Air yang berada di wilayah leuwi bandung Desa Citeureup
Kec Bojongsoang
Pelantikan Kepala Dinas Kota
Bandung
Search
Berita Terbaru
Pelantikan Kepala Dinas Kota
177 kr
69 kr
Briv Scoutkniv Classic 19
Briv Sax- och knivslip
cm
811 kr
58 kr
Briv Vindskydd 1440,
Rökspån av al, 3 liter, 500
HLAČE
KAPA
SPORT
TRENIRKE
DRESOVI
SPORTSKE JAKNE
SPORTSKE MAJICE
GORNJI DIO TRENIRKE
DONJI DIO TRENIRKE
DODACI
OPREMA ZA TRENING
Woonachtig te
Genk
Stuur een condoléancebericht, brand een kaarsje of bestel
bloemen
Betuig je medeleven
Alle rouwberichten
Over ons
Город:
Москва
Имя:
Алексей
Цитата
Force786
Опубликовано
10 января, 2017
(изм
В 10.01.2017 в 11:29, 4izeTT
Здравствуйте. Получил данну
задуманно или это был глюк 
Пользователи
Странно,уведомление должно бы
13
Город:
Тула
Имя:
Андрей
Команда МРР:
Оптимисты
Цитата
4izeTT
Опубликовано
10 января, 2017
◆ ◆ ◆ ◆ ◆
**Your task:** Copy every record above out again, word for word.

**Answer section:**
Air yang berada di wilayah leuwi bandung Desa Citeureup
Kec Bojongsoang
Pelantikan Kepala Dinas Kota
Bandung
Search
Berita Terbaru
Pelantikan Kepala Dinas Kota
177 kr
69 kr
Briv Scoutkniv Classic 19
Briv Sax- och knivslip
cm
811 kr
58 kr
Briv Vindskydd 1440,
Rökspån av al, 3 liter, 500
HLAČE
KAPA
SPORT
TRENIRKE
DRESOVI
SPORTSKE JAKNE
SPORTSKE MAJICE
GORNJI DIO TRENIRKE
DONJI DIO TRENIRKE
DODACI
OPREMA ZA TRENING
Woonachtig te
Genk
Stuur een condoléancebericht, brand een kaarsje of bestel
bloemen
Betuig je medeleven
Alle rouwberichten
Over ons
Город:
Москва
Имя:
Алексей
Цитата
Force786
Опубликовано
10 января, 2017
(изм
В 10.01.2017 в 11:29, 4izeTT
Здравствуйте. Получил данну
задуманно или это был глюк 
Пользователи
Странно,уведомление должно бы
13
Город:
Тула
Имя:
Андрей
Команда МРР:
Оптимисты
Цитата
4izeTT
Опубликовано
10 января, 2017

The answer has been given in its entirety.